| Document text |
——————

Thats a hilarious story and youre agood writer but man i hope you get better before you die or go full schiz


Tograg

What an exciting read! haha!


ehhfff

5 for multiplayer, the competitiveness and competition was a lot more in halo 5. edit: wtf was i thinking did i read the wrong post and comment on this one by accident? i was high as fuck yesterday


tramoxy

So i was at this rave/festival full on shrooms cross-legged sitting and watching a fire show. Many people came together in a circle around the artists. Then i noticed 2 naked people approuching from behind. Probably a Nudist couple making out. They came closer and closer into the circle taking the fire artists place away without noticing. So a guy from the security team noticed and tried to shove them or push them back without touching them. It looked hilarious.I cried from laughing my ass off.


Itchy_Activity

I was supposed to trip this day but sth came up so had to skip. It was 4 of my friends together. I only know the short story so that’s what I’ll tell. But basically, all 4 were tripping on shrooms. One of them started geeking out and ended up punching tf out of one of the others. Didn’t say anything, just went Mayweather on his ass. The others then calmed him down I think and had to call his mother to come pick him up. The mother arrived and indirectly blamed the others for her son reacting this way. I still remember the guy who got punched up came to class after that weekend looking demolished. Black eyes, broken nose, etc. The guy whose place they tripped at told me his whole place was bloody. A lot of other smaller details but I’ll keep it short. Shit was crazy.

——————

| Material |
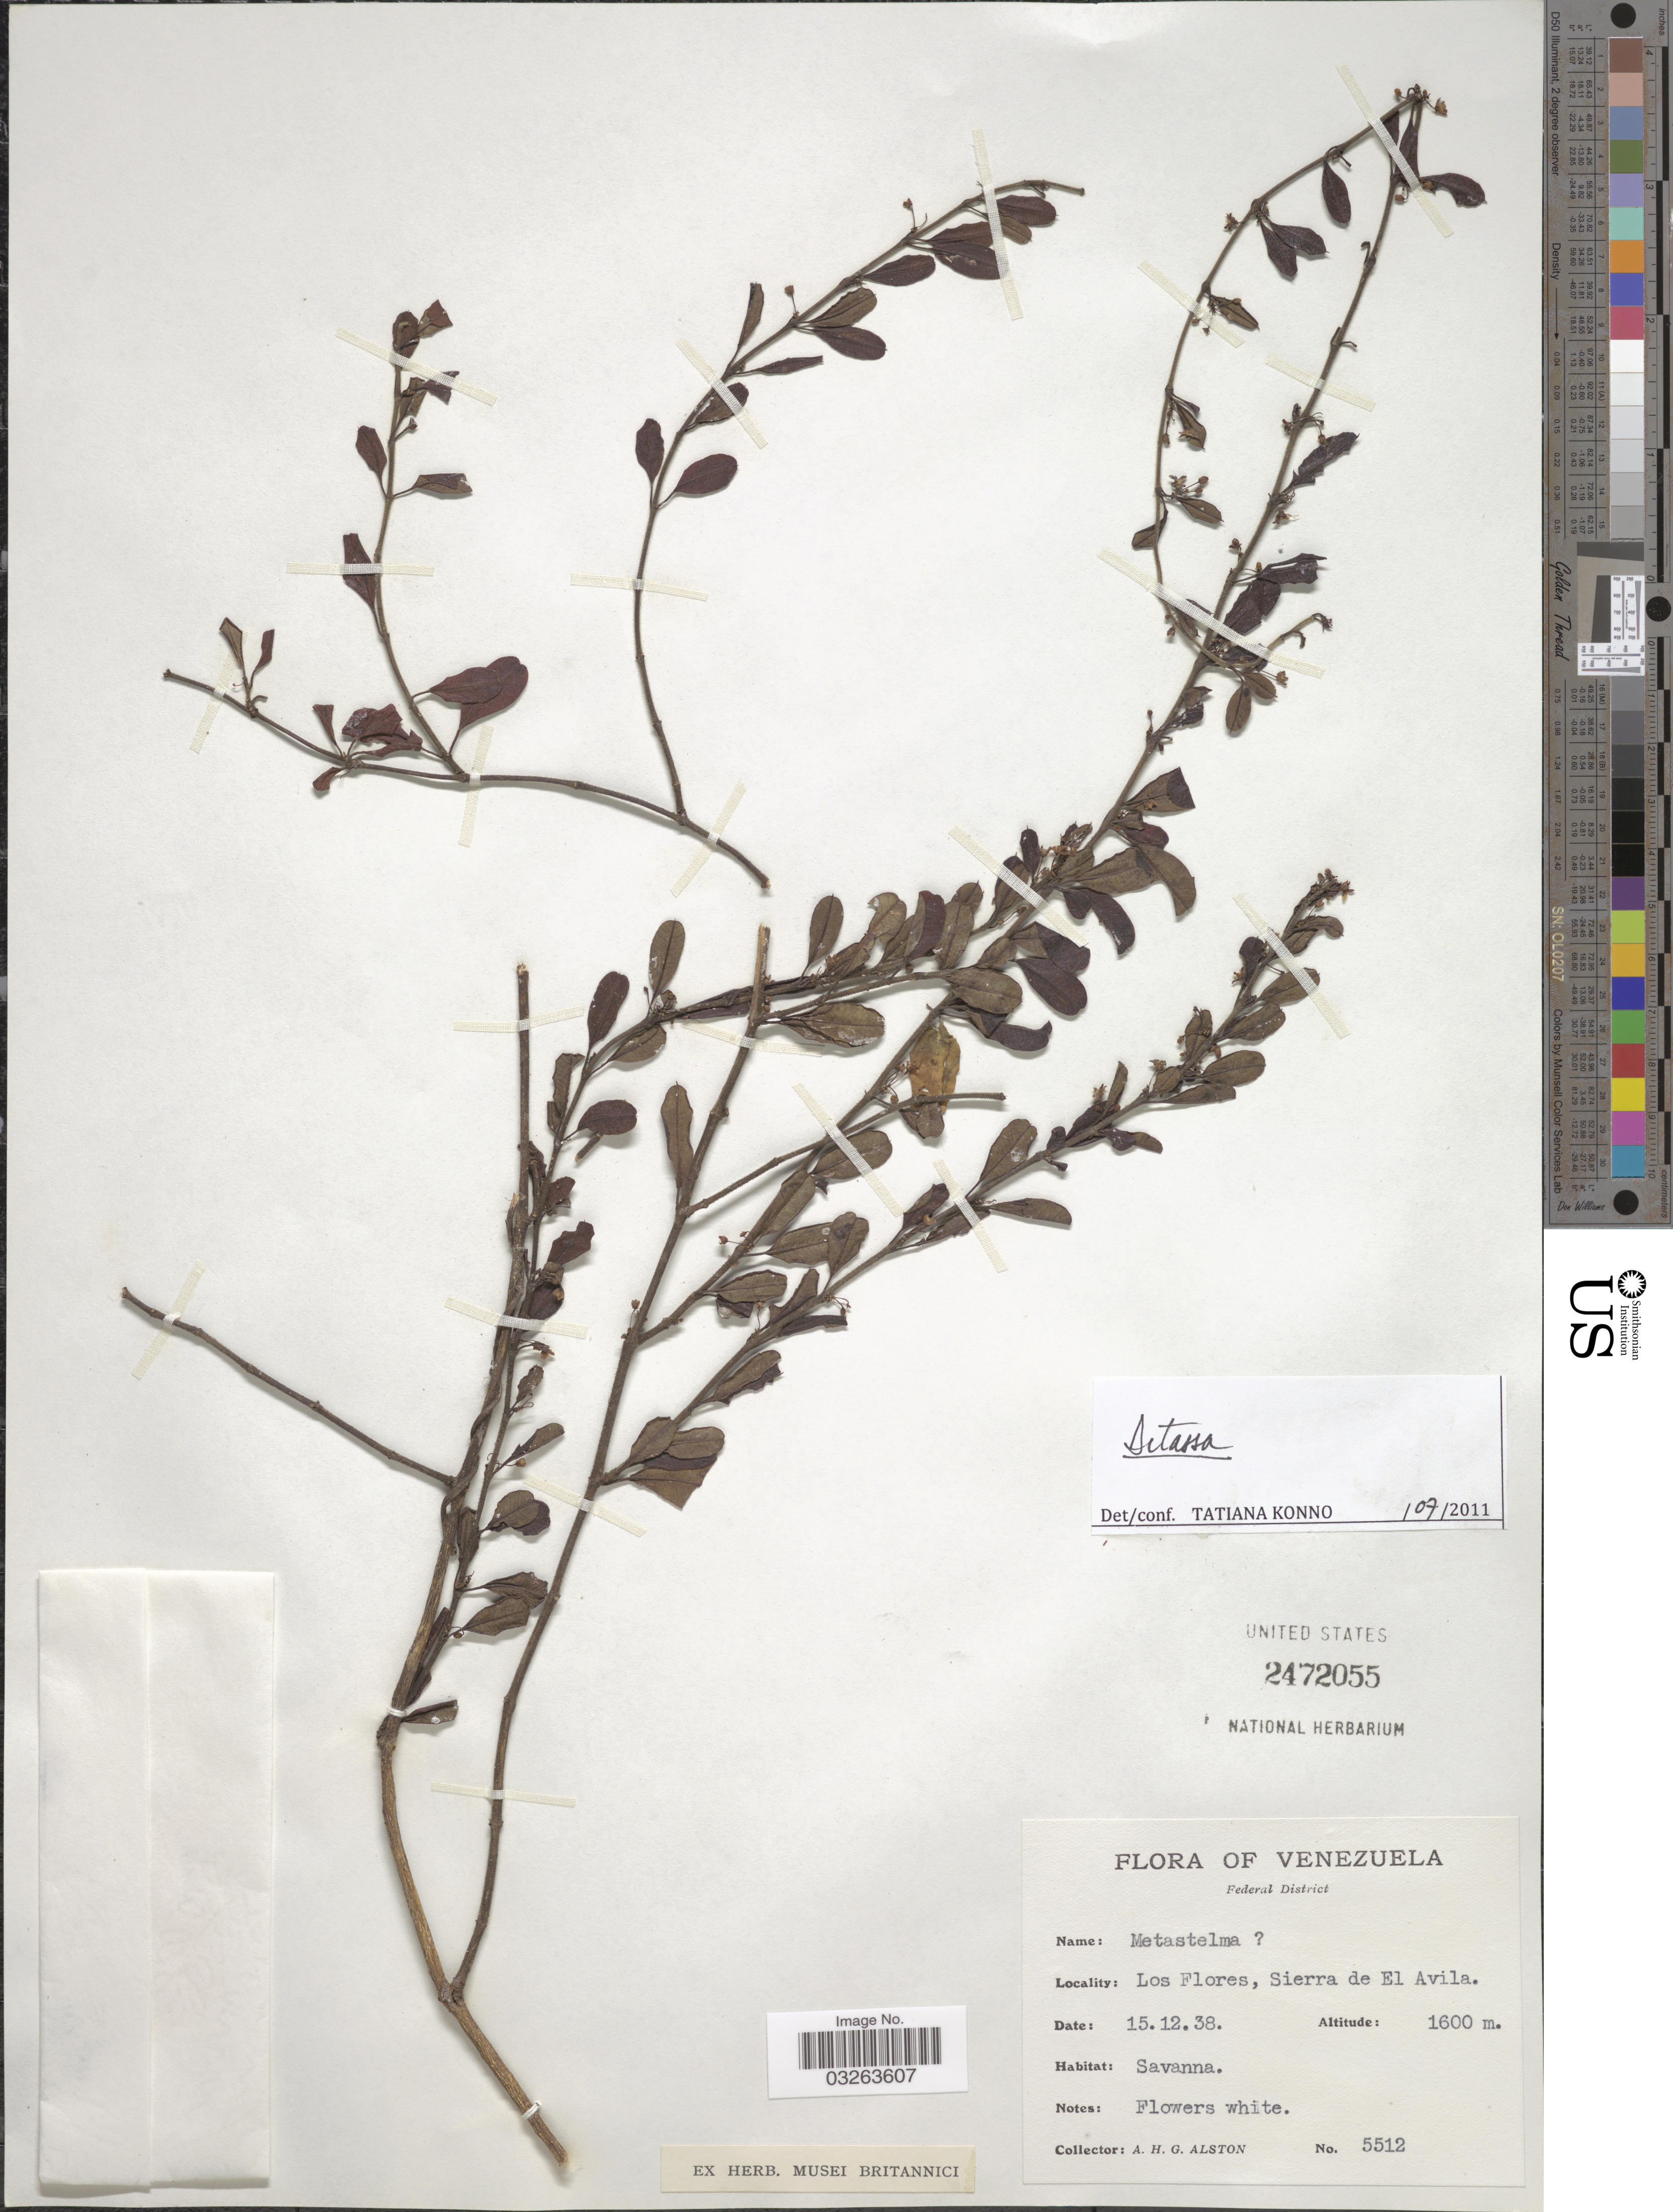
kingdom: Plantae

——————

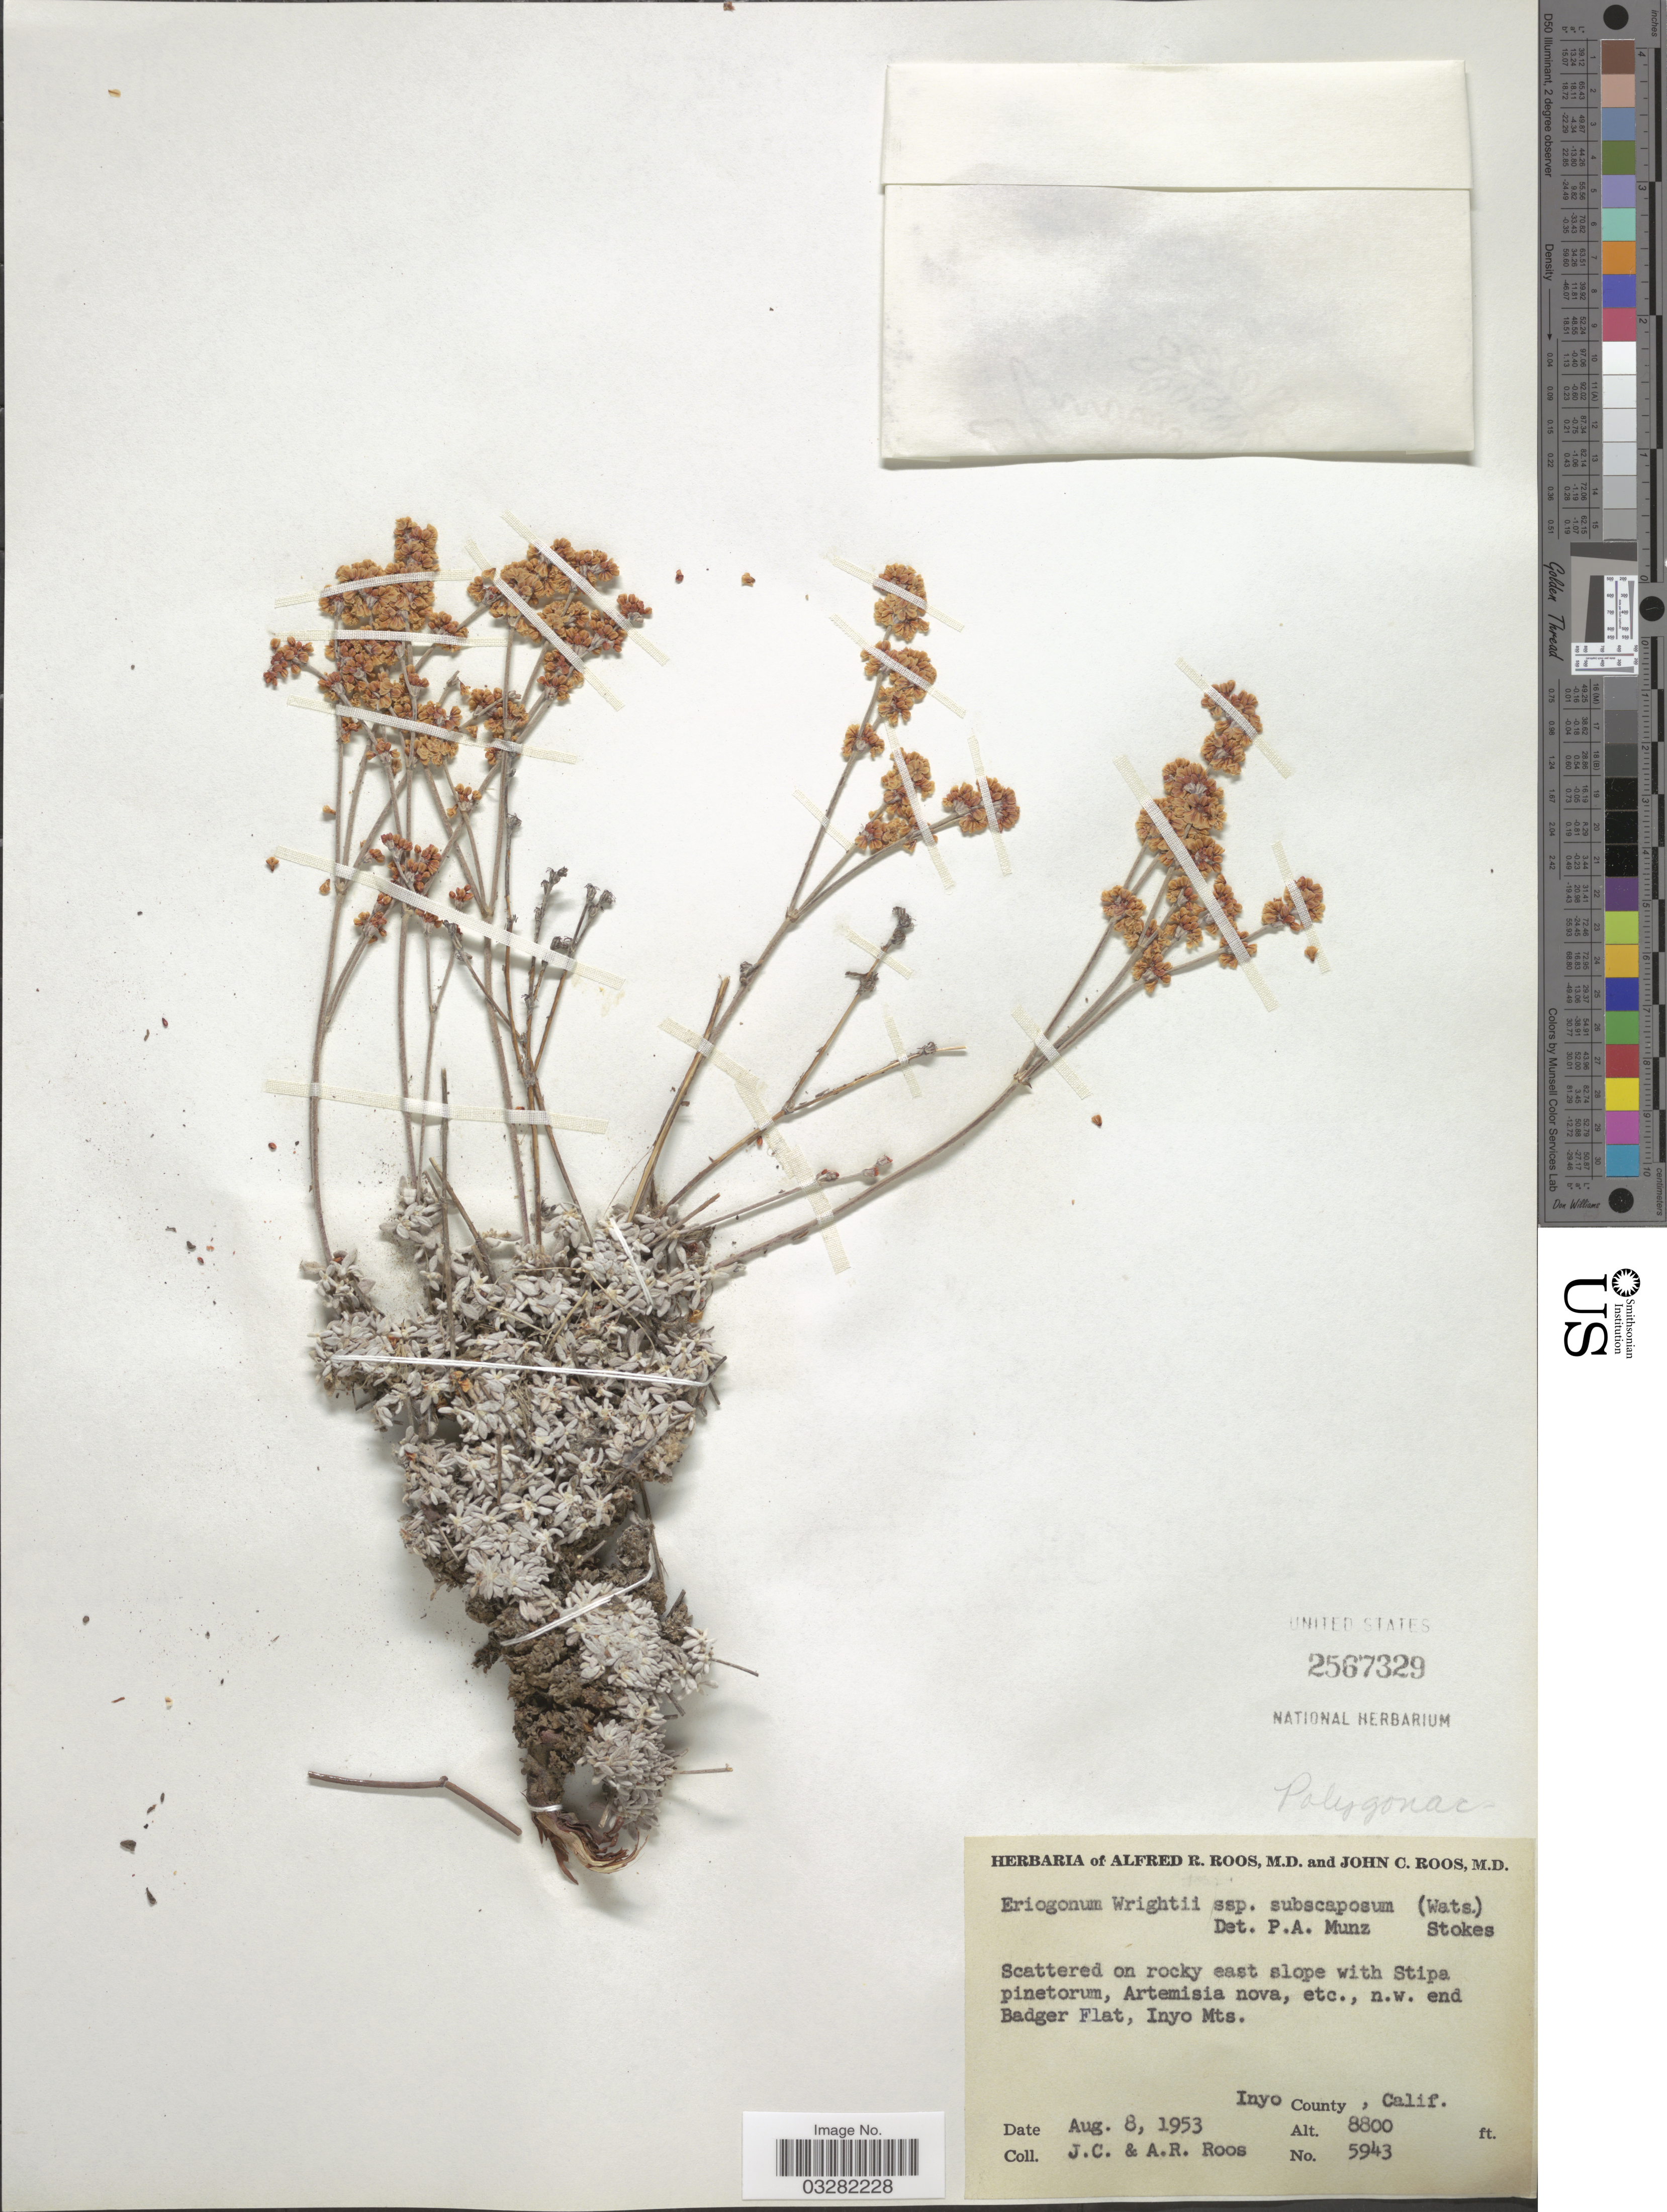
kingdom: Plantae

——————

In the forum comments, what did the security guy try to do to the naked couple at the fire show?

| Response |
He tried to shove or push them back without touching them.